LOS ANGELES — A settlement was reached Sept. 12 in a lawsuit against the Hollywood Palladium and Live Nation Worldwide Inc. stemming from severe injuries the brother of Nine Inch Nails drummer Ilan Rubin suffered during a 2013 fall from a balcony, but it was the unusual note on which the jury was discharged that might have upstaged the resolution itself.
At the request of Debra Chang, the attorney for plaintiffs Ilan and Aaron Rubin and the latter’s 32-year-old wife, Anya, Los Angeles Superior Court Judge William MacLaughlin allowed her to play a video of the brothers in studio while Ilan sang the Beatles’ 1965 hit “In My Life.”
In a more serious mood, Chang had told jurors hearing opening statements that the 36 1/2-inch railing Aaron Rubin, then 33, tumbled over on Nov. 7, 2013, was not sufficiently high to prevent most men from falling over it in certain conditions.

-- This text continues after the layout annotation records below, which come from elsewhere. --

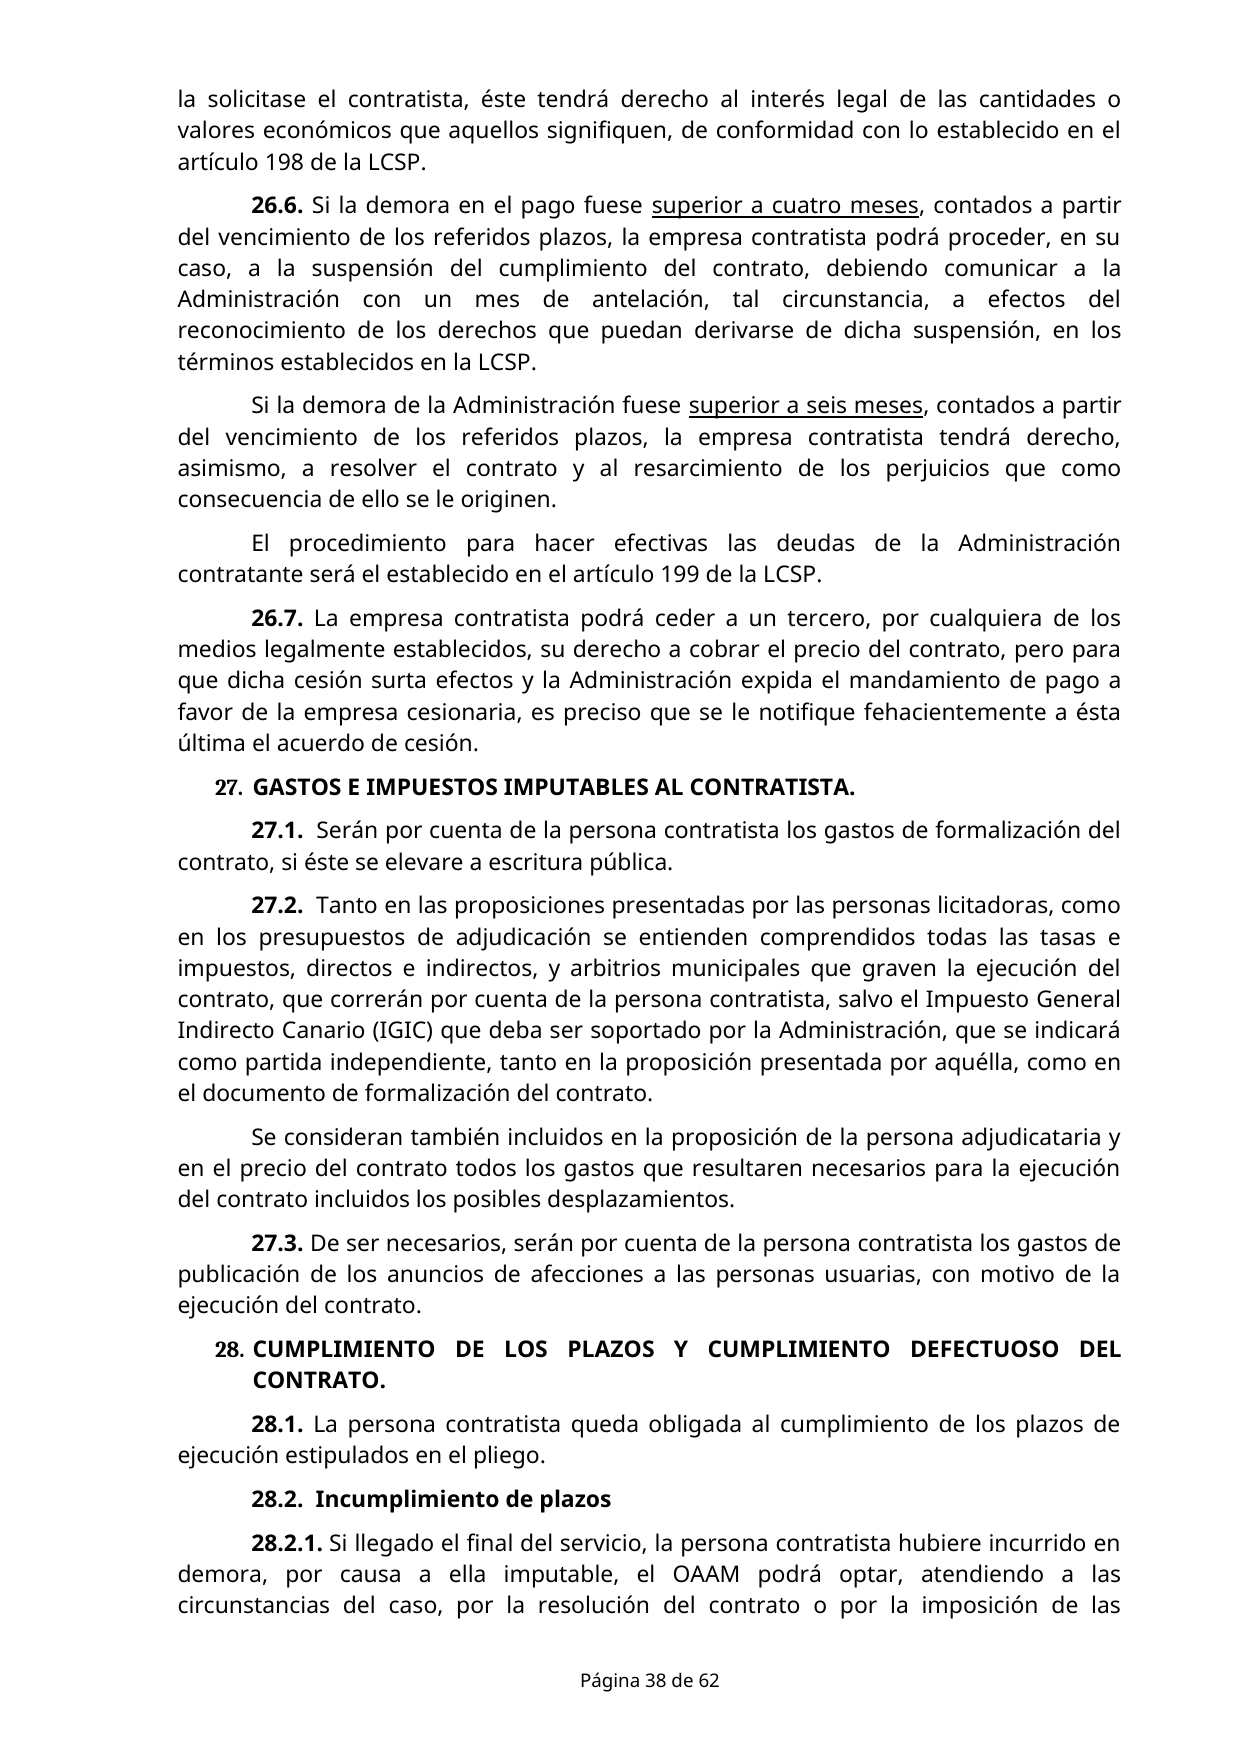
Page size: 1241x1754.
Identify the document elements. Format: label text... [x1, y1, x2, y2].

text 28.2. Incumplimiento de plazos [177, 1483, 1122, 1514]
text Se consideran también incluidos en la proposición de la persona adjudicataria y en el precio del contrato todos los gastos que resultaren necesarios para la ejecución del contrato incluidos los posibles desplazamientos. [177, 1121, 1122, 1214]
text 26.7. La empresa contratista podrá ceder a un tercero, por cualquiera de los medios legalmente establecidos, su derecho a cobrar el precio del contrato, pero para que dicha cesión surta efectos y la Administración expida el mandamiento de pago a favor de la empresa cesionaria, es preciso que se le notifique fehacientemente a ésta última el acuerdo de cesión. [177, 602, 1122, 758]
list GASTOS E IMPUESTOS IMPUTABLES AL CONTRATISTA. [215, 771, 1122, 802]
text 28.1. La persona contratista queda obligada al cumplimiento de los plazos de ejecución estipulados en el pliego. [177, 1408, 1122, 1471]
text El procedimiento para hacer efectivas las deudas de la Administración contratante será el establecido en el artículo 199 de la LCSP. [177, 527, 1122, 589]
text 27.3. De ser necesarios, serán por cuenta de la persona contratista los gastos de publicación de los anuncios de afecciones a las personas usuarias, con motivo de la ejecución del contrato. [177, 1227, 1122, 1321]
list CUMPLIMIENTO DE LOS PLAZOS Y CUMPLIMIENTO DEFECTUOSO DEL CONTRATO. [215, 1333, 1122, 1396]
text 28.2.1. Si llegado el final del servicio, la persona contratista hubiere incurrido en demora, por causa a ella imputable, el OAAM podrá optar, atendiendo a las circunstancias del caso, por la resolución del contrato o por la imposición de las [177, 1527, 1122, 1621]
text 27.1. Serán por cuenta de la persona contratista los gastos de formalización del contrato, si éste se elevare a escritura pública. [177, 814, 1122, 877]
text la solicitase el contratista, éste tendrá derecho al interés legal de las cantidades o valores económicos que aquellos signifiquen, de conformidad con lo establecido en el artículo 198 de la LCSP. [177, 83, 1122, 177]
text Si la demora de la Administración fuese superior a seis meses, contados a partir del vencimiento de los referidos plazos, la empresa contratista tendrá derecho, asimismo, a resolver el contrato y al resarcimiento de los perjuicios que como consecuencia de ello se le originen. [177, 389, 1122, 514]
text 27.2. Tanto en las proposiciones presentadas por las personas licitadoras, como en los presupuestos de adjudicación se entienden comprendidos todas las tasas e impuestos, directos e indirectos, y arbitrios municipales que graven la ejecución del contrato, que correrán por cuenta de la persona contratista, salvo el Impuesto General Indirecto Canario (IGIC) que deba ser soportado por la Administración, que se indicará como partida independiente, tanto en la proposición presentada por aquélla, como en el documento de formalización del contrato. [177, 889, 1122, 1108]
text 26.6. Si la demora en el pago fuese superior a cuatro meses, contados a partir del vencimiento de los referidos plazos, la empresa contratista podrá proceder, en su caso, a la suspensión del cumplimiento del contrato, debiendo comunicar a la Administración con un mes de antelación, tal circunstancia, a efectos del reconocimiento de los derechos que puedan derivarse de dicha suspensión, en los términos establecidos en la LCSP. [177, 189, 1122, 377]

Aaron Rubin, who is about 6-feet tall and weighs about 260 pounds, fell about 14 feet to the floor below during a frenzied encore performance of “Dammit” by Blink 182, suffering a brain injury that has limited his ability to get work in the music field, Chang said.

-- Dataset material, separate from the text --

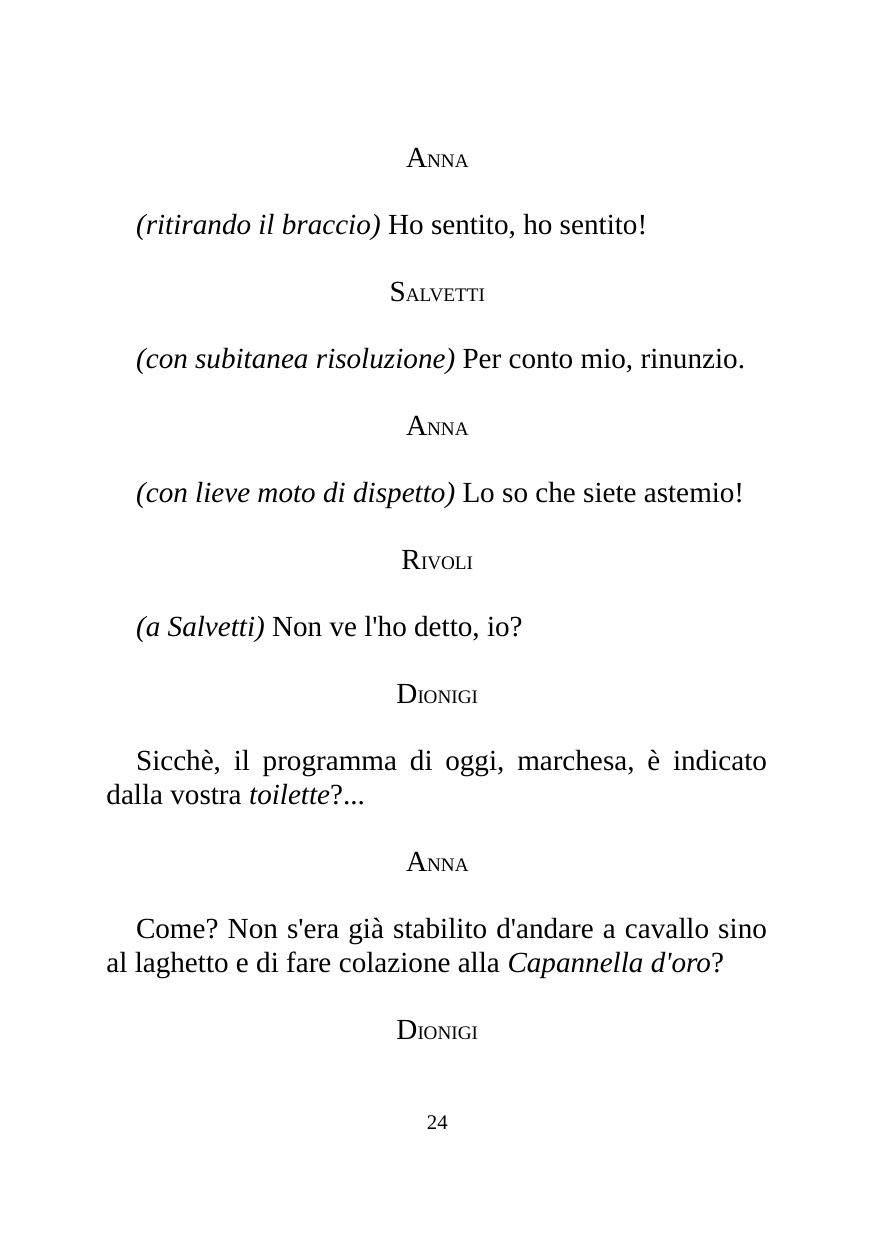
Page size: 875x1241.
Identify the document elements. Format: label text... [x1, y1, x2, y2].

The lawyers and the judge met in chambers for a short time before coming out and announcing the settlement on what was to be the second day of trial. No terms were divulged. The judge then brought the jury into the courtroom to inform them their service was done.
The jurors clapped after watching the high-definition footage of the Rubin brothers. MacLaughlin, who is in his 80s, said what they just saw was something even he hadn’t experienced in a legal career spanning six decades.
“I think it’s a first for me as well,” said MacLaughlin, who added that he has no intention of stepping down soon.
MacLaughlin jokingly invited defense attorney Michael Schonbuch to provide some “equal time” personal entertainment of his own, but the lawyer declined, saying “I have no skills.”
However, Schonbuch told jurors that although Ilan Rubin was a plaintiff in a lawsuit against his clients, the musician and the Nine Inch Nails will perform there in December. The group is scheduled to do six shows.
Schonbuch also said Ilan Rubin was allowed to enter the Palladium’s VIP section to watch a 2017 performance of the Pixies.
The Rubin brothers left shortly before the jury entered, but before they did so Schonbuch huddled with them for a few moments. He told jurors he apologized to the siblings for what happened that night.
“No one wants anybody to get hurt,” Schonbuch said.
Noting that Ilan Rubin was headed for the airport after leaving the courtroom, the judge said, “Get going. Good luck in your career.”
Schonbuch, on behalf of defendants Live Nation Worldwide Inc. and CH Palladium LLC, told jurors that Aaron Rubin fell and was injured due to his own reckless behavior. Schonbuch alleged that Chang, in her opening statement, changed the version of events about how her client fell because the first one that had been used for years made no sense.
Schonbuch said three young women who attended the concert saw Rubin run down a set of stairs, bump into them and then appear to jump over the railing.
CH Palladium owns the Palladium and Live Nation is a tenant.
According to Chang, Ilan Rubin, now 30, had performed with Nine Inch Nails on “The Jimmy Kimmel Show” earlier that day and went with his brother to see Blink 182 afterward. Aaron Rubin had a working relationship with Blink 182 singer Tom DeLonge, who helped found the band and has since left the group, according to Chang.
Chang said the crowd grew to a frenzy when Blink 182 began performing “Dammit” and within 20 seconds, Aaron Rubin got up and walked toward the railing, tumbling over it and falling on his face below. She said that if the railing was about 42 inches high, it would likely have prevented him from falling over while also making it safer for most men more than 5-feet-6 inches tall.
Ilan Rubin alleged negligent infliction of emotional distress and Anya Rubin, now 32, claimed loss of consortium.